> [Brief]: Copy out, word for word, the text read from every one of the records below, and leave the pictures out.

▼

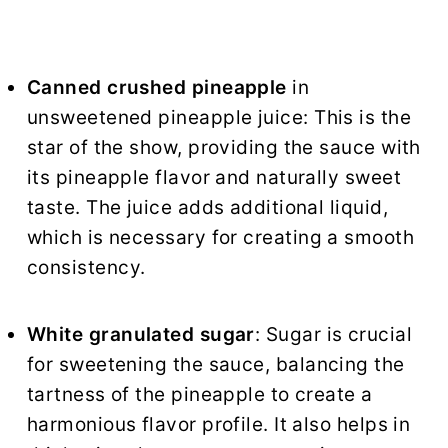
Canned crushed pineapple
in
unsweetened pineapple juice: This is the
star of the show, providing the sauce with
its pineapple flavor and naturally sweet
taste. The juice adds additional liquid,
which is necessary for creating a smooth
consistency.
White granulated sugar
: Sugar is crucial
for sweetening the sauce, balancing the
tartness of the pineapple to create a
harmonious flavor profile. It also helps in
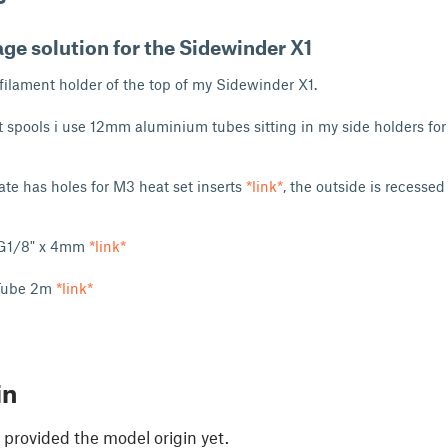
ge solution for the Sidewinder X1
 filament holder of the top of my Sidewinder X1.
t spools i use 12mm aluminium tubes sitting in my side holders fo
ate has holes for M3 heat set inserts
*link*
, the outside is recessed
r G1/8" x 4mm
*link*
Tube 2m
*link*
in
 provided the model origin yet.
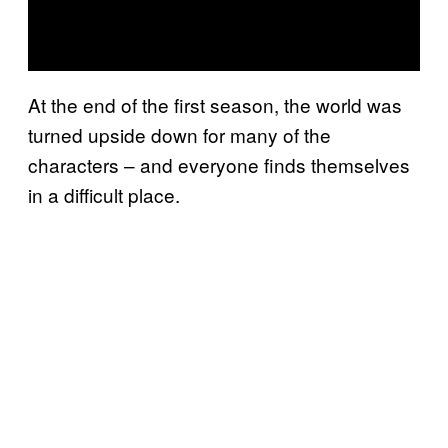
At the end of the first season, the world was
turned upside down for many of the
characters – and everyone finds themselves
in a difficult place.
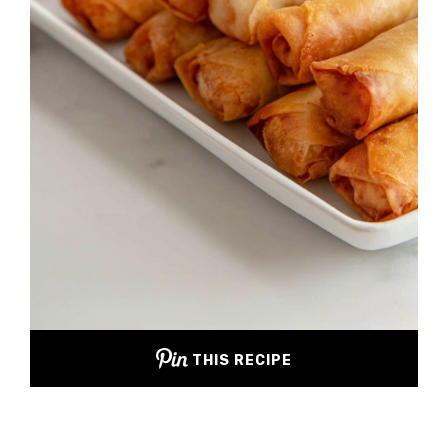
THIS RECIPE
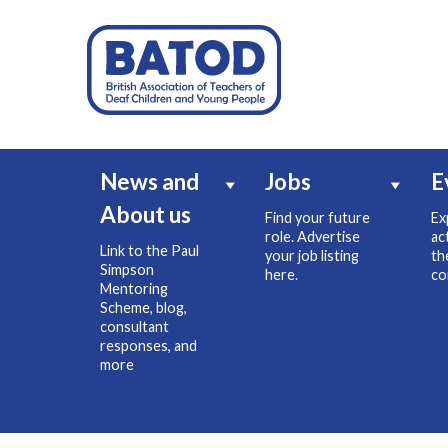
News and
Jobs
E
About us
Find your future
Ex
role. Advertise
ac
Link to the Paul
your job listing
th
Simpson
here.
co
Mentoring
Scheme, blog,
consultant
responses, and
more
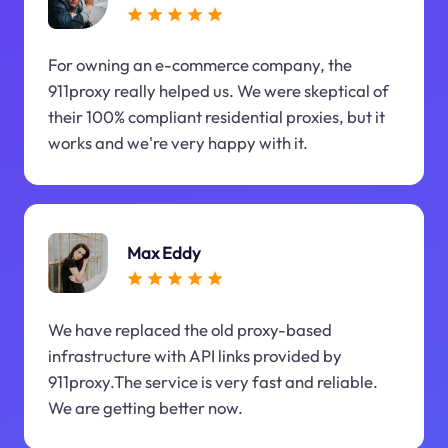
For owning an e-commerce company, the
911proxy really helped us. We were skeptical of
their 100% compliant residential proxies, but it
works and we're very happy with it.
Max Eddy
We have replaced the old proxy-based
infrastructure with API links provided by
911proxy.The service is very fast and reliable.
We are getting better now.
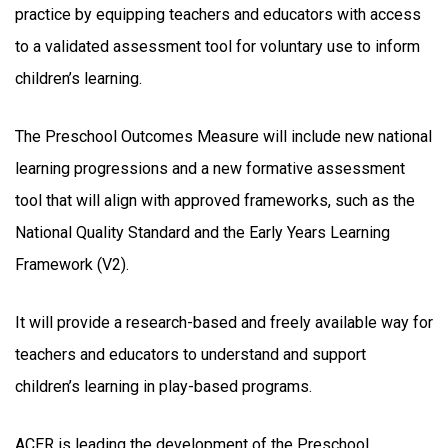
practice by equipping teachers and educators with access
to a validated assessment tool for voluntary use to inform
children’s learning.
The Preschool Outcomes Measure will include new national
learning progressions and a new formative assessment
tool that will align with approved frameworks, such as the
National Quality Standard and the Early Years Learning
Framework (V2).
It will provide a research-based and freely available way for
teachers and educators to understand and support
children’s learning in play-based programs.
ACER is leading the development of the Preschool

▲

> [Solution for this exercise]:
Canned crushed pineapple
in
unsweetened pineapple juice: This is the
star of the show, providing the sauce with
its pineapple flavor and naturally sweet
taste. The juice adds additional liquid,
which is necessary for creating a smooth
consistency.
White granulated sugar
: Sugar is crucial
for sweetening the sauce, balancing the
tartness of the pineapple to create a
harmonious flavor profile. It also helps in
ge solution for the Sidewinder X1
 filament holder of the top of my Sidewinder X1.
t spools i use 12mm aluminium tubes sitting in my side holders fo
ate has holes for M3 heat set inserts
*link*
, the outside is recessed
r G1/8" x 4mm
*link*
Tube 2m
*link*
in
 provided the model origin yet.
At the end of the first season, the world was
turned upside down for many of the
characters – and everyone finds themselves
in a difficult place.
THIS RECIPE
News and
Jobs
E
About us
Find your future
Ex
role. Advertise
ac
Link to the Paul
your job listing
th
Simpson
here.
co
Mentoring
Scheme, blog,
consultant
responses, and
more
For owning an e-commerce company, the
911proxy really helped us. We were skeptical of
their 100% compliant residential proxies, but it
works and we're very happy with it.
Max Eddy
We have replaced the old proxy-based
infrastructure with API links provided by
911proxy.The service is very fast and reliable.
We are getting better now.
practice by equipping teachers and educators with access
to a validated assessment tool for voluntary use to inform
children’s learning.
The Preschool Outcomes Measure will include new national
learning progressions and a new formative assessment
tool that will align with approved frameworks, such as the
National Quality Standard and the Early Years Learning
Framework (V2).
It will provide a research-based and freely available way for
teachers and educators to understand and support
children’s learning in play-based programs.
ACER is leading the development of the Preschool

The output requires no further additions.